(Collected data)
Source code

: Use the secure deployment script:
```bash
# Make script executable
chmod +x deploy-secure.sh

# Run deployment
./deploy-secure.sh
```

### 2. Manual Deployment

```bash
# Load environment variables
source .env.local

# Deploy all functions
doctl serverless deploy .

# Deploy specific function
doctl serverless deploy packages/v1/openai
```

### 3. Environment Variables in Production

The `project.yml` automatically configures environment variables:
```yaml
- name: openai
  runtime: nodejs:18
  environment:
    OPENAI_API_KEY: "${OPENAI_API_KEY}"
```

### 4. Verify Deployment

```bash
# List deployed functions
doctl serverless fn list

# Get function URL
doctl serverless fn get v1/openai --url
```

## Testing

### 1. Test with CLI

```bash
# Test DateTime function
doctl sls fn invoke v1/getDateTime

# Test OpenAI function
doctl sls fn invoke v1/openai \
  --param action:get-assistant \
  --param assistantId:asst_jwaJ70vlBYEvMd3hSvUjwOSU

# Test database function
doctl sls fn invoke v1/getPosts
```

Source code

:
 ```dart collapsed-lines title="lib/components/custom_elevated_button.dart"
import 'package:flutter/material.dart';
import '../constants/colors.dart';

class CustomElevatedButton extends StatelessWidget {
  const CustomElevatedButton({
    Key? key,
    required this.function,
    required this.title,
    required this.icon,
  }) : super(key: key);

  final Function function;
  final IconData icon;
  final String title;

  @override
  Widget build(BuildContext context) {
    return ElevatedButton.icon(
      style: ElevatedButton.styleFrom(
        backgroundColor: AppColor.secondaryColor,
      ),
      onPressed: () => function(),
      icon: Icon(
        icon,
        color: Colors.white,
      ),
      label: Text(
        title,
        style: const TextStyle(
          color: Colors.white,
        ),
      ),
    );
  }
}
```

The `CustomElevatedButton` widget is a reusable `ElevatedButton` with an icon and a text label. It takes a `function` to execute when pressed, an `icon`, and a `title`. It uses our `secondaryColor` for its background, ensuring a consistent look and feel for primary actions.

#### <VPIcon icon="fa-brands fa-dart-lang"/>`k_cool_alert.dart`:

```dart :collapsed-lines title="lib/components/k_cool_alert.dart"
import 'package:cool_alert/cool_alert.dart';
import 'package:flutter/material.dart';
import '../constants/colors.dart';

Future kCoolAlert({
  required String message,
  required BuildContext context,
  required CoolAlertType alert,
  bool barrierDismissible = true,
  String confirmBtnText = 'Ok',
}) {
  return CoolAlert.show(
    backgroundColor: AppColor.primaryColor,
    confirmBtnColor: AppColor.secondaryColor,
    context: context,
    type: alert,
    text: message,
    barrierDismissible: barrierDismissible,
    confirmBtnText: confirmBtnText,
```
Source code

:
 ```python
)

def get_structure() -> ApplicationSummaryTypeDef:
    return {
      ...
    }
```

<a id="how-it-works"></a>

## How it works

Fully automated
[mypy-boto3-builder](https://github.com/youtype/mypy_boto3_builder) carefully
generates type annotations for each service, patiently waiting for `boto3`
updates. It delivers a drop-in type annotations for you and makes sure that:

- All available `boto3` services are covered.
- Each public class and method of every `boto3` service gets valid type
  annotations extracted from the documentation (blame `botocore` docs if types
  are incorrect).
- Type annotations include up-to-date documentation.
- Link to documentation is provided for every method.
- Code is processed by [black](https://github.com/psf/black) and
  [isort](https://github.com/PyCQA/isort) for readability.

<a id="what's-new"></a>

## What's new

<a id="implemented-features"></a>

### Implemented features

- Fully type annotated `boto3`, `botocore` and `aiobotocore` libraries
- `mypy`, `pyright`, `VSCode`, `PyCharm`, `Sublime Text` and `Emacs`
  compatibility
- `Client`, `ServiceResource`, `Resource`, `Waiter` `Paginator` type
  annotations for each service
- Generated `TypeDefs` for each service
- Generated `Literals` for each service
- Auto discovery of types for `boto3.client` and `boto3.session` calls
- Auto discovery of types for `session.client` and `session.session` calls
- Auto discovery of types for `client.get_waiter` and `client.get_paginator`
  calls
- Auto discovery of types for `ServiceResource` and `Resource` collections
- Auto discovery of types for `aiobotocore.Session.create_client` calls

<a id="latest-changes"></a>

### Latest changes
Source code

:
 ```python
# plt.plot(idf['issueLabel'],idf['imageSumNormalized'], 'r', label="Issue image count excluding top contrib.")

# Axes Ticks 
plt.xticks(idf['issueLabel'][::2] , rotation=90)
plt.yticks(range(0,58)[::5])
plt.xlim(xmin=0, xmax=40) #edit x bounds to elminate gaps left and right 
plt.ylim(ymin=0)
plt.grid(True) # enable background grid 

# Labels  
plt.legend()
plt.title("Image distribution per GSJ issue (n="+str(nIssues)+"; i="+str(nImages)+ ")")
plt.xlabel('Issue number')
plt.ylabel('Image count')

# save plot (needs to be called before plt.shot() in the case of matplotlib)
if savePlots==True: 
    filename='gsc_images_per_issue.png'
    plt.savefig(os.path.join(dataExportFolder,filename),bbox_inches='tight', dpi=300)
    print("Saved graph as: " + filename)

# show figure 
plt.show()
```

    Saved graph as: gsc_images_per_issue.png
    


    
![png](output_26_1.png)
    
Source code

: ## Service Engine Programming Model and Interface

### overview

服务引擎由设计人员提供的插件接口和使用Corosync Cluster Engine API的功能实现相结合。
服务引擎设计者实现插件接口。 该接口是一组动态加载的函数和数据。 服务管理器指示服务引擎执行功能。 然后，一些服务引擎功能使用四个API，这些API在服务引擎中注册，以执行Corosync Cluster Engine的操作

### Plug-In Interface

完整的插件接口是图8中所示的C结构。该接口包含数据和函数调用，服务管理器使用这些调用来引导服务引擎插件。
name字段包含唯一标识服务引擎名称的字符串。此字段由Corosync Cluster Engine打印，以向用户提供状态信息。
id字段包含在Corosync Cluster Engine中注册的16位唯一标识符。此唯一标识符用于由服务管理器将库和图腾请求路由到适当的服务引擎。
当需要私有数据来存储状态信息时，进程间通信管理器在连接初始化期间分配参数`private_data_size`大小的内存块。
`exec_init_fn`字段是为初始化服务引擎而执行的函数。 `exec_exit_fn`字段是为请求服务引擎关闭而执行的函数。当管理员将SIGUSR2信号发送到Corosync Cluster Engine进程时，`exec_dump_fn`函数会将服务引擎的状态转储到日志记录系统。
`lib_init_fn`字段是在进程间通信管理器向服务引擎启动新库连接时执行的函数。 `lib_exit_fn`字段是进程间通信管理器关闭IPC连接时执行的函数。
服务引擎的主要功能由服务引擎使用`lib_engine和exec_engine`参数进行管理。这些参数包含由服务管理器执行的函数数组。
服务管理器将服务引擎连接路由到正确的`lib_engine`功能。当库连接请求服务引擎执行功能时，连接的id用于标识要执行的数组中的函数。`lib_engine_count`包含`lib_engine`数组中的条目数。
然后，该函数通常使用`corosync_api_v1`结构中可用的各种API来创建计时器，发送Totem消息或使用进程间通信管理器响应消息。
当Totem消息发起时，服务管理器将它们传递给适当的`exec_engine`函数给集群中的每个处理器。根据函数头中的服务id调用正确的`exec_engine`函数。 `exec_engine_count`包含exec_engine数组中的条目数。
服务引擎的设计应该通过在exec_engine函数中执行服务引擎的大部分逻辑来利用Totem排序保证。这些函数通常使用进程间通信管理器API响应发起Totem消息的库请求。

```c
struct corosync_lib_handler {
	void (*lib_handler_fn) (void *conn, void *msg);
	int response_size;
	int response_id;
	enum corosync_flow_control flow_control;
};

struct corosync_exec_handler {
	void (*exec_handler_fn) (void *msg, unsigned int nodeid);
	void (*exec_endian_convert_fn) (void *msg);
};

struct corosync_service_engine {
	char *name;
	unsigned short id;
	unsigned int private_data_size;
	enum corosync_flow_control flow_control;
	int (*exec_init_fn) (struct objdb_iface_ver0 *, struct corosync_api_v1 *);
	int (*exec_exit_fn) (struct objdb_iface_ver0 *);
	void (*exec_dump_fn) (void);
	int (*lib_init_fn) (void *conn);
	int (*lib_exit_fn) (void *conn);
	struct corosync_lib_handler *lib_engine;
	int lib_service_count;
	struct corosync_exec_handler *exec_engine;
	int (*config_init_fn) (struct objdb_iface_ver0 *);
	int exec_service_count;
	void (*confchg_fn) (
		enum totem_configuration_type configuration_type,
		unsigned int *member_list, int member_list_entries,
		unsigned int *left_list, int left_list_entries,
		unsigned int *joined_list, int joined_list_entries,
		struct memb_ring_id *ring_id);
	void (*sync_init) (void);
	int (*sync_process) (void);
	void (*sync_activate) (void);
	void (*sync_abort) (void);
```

[TASK DESCRIPTION]: The word "return" may appear in several lines of the data; copy every line where it does.

[RESULT OF THE TASK]:
    return ElevatedButton.icon(
  return CoolAlert.show(
    return {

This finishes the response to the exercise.